The Role of the Pulpit in Pastoral Leadership

William E. Hull
Hull, William E. Strategic Preaching: The Role of the Pulpit in Pastoral Leadership. St. Louis, MO: Chalice, 2006.

The relationship of preaching to leadership is significant. The pulpit provides valuable opportunity for the preacher to lead the congregation by putting a vision before the people and inspiring people to follow faithfully as God leads. Of course, this requires more than just preaching the church’s mission statement every January. William E. Hull, in his significant book, Strategic Preaching offers a comprehensive description of how Christian proclamation can guide a congregation in the fulfillment of its mission. “In pointing the way to God’s tomorrow, the preacher not only gets out in front of the congregation as a leader but thereby opens up a path that invites the congregation to undertake the journey with its pastor. (2)”

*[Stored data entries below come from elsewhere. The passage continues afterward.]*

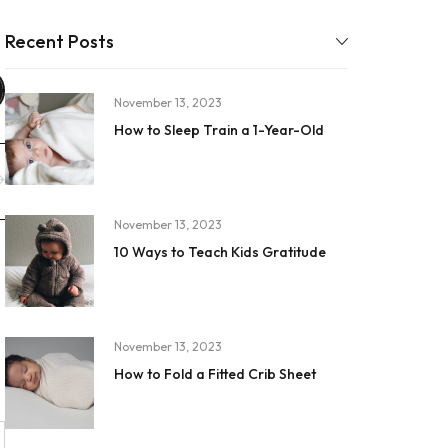
Recent Posts
November 13, 2023
How to Sleep Train a 1-Year-Old
November 13, 2023
10 Ways to Teach Kids Gratitude
November 13, 2023
How to Fold a Fitted Crib Sheet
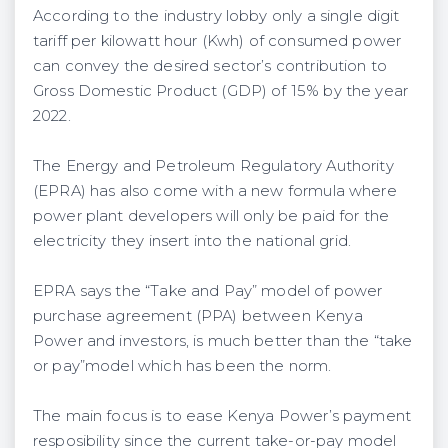
According to the industry lobby only a single digit
tariff per kilowatt hour (Kwh) of consumed power
can convey the desired sector’s contribution to
Gross Domestic Product (GDP) of 15% by the year
2022.
The Energy and Petroleum Regulatory Authority
(EPRA) has also come with a new formula where
power plant developers will only be paid for the
electricity they insert into the national grid.
EPRA says the “Take and Pay” model of power
purchase agreement (PPA) between Kenya
Power and investors, is much better than the “take
or pay”model which has been the norm.
The main focus is to ease Kenya Power’s payment
resposibility since the current take-or-pay model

Hull is correct when he says that the intersection between the world of homiletics and the world of leadership studies has been under-explored. I found the book to have done a good job of integrating the two disciplines. There is a lot of detail here, describing not only homiletic features, but carefully laying out a useful approach to strategic planning in the local church, not to mention a theological foundation for his approach.

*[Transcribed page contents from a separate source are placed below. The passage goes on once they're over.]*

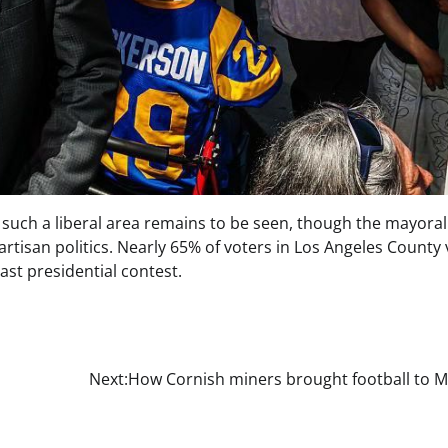
 such a liberal area remains to be seen, though the mayoral
rtisan politics. Nearly 65% of voters in Los Angeles County
st presidential contest.
Next:
How Cornish miners brought football to M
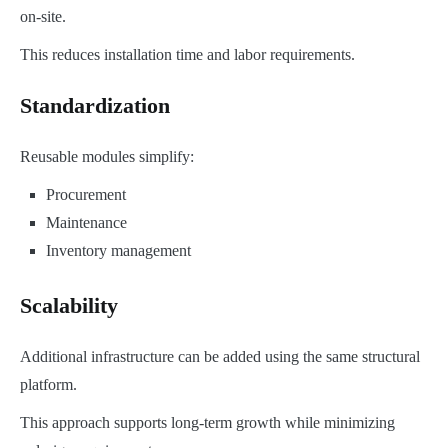
on-site.
This reduces installation time and labor requirements.
Standardization
Reusable modules simplify:
Procurement
Maintenance
Inventory management
Scalability
Additional infrastructure can be added using the same structural
platform.
This approach supports long-term growth while minimizing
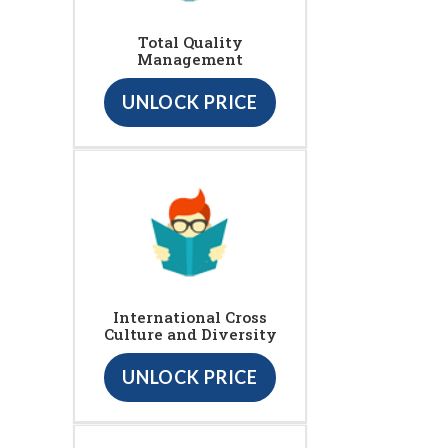
Total Quality
Management
UNLOCK PRICE
International Cross
Culture and Diversity
UNLOCK PRICE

Hull offers a five-step strategic planning process: (1) start with the future, (2) look back to the past to discover the resources already available, (3) correlate these two understandings at the point at which they converge, (4) create a strategic plan, and (5) create a continuous feedback loop.

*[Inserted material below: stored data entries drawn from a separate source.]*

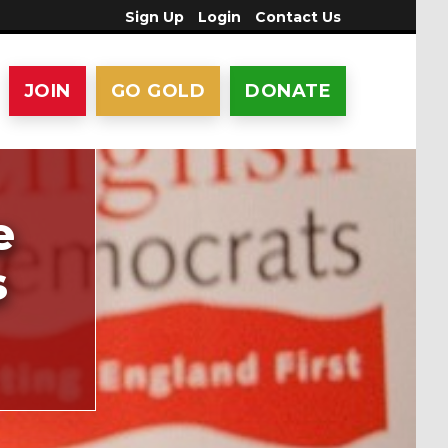
Sign Up
Login
Contact Us
JOIN
GO GOLD
DONATE
e
s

With respect to the first step, he writes, “Since many strategic planning efforts soon get bogged down in the ‘paralysis of analysis,’ surprise everyone by starting with the future rather than the past. Before becoming inhibited by a mass of historical trend data, ask leaders and followers alike to describe their understanding of the biblical vision that they would like to see the church implement at an appropriate point in the future, say five or ten years hence. Create a serendipitous climate in which the imagination can improvise, restrained only by ‘the art of the possible.’” (172)

Preaching, then, is the means by which the plan is championed among the congregation. Any disconnect that is felt between the nuts and bolts of the plan and the more rarified air of the sermon needs to be overcome. The best way to do this, Hull suggests, is to make preaching and worship “a unified experience more integral to the life of the congregation in today’s world.” (92) To that, I would heartily concur.

William E. Hull is a research professor and former provost at Samford University in Birmingham, Alabama. He is also a Baptist pastor serving as Theologian in Residence at Mountain Brook Baptist Church in Birmingham. Readers should note that he is not the Bill Hull associated with T-Net who has written extensively on disciple-making leaders.